The hospital claims that the Puglia Region did not fully reimburse certain services such as emergency room care.
Although Casa Sollievo is a private foundation, it is accredited by the Italian National Health Service to treat public healthcare patients and be reimbursed by regional authorities afterwards.
The foundation claims that it is owed more than €32 million for these services, while regional authorities say that the hospital has received even more than its agreed annual spending limit of €265 million, which would mean that the hospital should actually return millions of euros to regional authorities.
Other media reports revealed unusual hiring practices in the hospital, such as administrative assistants quickly becoming managers, secretaries who were classified as chief physicians in the salary scale, and disproportionate benefits for certain members of the staff.
The issues go even further back. Domenico Crupi, the director general of the hospital since 2007, resigned in 2019. According to Silere non possum, the resignation was due to the fact that under his administration the Vatican “had not faithfully represented the true state of the accounts to the Holy See. These accounts, they say, depicted a balanced situation, while the actual deficit was quite different.”

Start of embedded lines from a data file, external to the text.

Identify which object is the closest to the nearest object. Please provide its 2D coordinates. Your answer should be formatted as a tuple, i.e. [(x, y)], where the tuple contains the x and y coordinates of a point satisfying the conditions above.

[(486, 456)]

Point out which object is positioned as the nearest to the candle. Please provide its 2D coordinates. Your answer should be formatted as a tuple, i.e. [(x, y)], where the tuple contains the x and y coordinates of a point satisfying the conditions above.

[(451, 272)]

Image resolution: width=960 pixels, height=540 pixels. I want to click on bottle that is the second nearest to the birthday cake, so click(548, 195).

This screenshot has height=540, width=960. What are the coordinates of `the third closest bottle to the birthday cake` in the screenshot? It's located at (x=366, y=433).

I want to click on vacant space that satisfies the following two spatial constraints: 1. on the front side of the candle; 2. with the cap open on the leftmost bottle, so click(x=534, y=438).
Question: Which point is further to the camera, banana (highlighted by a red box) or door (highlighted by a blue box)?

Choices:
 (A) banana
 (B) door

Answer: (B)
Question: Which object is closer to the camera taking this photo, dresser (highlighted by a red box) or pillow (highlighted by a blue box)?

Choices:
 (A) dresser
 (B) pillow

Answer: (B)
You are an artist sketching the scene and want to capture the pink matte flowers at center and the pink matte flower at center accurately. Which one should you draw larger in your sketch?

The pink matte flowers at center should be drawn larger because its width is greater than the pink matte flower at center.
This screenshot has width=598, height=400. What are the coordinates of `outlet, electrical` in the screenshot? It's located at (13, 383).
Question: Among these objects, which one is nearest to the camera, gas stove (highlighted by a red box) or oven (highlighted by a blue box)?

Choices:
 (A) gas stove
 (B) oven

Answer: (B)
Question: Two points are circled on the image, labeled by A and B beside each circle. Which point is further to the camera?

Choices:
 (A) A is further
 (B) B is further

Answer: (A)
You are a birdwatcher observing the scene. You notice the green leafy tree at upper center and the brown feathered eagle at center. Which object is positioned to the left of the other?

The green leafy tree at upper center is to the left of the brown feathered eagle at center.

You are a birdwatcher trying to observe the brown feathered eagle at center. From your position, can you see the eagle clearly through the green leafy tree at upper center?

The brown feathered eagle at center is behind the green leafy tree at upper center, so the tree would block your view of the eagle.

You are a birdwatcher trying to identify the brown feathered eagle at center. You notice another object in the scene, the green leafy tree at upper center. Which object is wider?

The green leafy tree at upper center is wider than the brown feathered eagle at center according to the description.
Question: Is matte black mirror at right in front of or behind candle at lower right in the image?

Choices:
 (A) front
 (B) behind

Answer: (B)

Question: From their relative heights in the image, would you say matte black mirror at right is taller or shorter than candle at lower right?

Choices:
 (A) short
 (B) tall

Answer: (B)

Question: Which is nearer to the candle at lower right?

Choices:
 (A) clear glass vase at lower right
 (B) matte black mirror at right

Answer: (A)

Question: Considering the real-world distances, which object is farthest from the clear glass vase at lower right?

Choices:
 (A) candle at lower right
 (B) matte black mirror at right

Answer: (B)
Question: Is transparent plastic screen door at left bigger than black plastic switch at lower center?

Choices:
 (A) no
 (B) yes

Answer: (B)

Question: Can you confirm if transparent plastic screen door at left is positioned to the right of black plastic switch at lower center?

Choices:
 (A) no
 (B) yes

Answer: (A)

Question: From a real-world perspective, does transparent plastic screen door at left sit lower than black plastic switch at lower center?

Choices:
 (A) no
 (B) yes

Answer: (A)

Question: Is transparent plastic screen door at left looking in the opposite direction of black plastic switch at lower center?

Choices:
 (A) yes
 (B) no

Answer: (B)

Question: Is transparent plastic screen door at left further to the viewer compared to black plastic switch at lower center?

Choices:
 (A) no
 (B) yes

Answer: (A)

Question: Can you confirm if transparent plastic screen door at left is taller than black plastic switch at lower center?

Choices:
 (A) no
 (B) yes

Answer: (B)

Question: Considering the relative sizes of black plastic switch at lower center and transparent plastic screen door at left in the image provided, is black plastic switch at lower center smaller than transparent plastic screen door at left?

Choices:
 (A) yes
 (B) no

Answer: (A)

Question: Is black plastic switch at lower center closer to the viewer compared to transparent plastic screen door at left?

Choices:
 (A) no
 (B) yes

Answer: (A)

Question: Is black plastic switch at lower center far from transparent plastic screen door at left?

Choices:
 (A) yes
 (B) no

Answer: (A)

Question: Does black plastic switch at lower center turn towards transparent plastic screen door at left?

In 2024, the hospital planned to reduce its bed count to 585 over the next three years and to only selectively replace retiring staff.
However, the foundation remains locked in a dispute with the workers’ unions, which say employees have borne a disproportionate share of the burden.
On Nov. 26, Gumirato informed union representatives of a proposal to modify the contract of workers, turning them from public to private contracts, which potentially means that employees would lose their productivity bonuses, which amount to €1,500 per year, but haven’t been updated since 2018.
The decision led to widespread protests and the threat of a strike, which led the administration to eventually scrap its plans.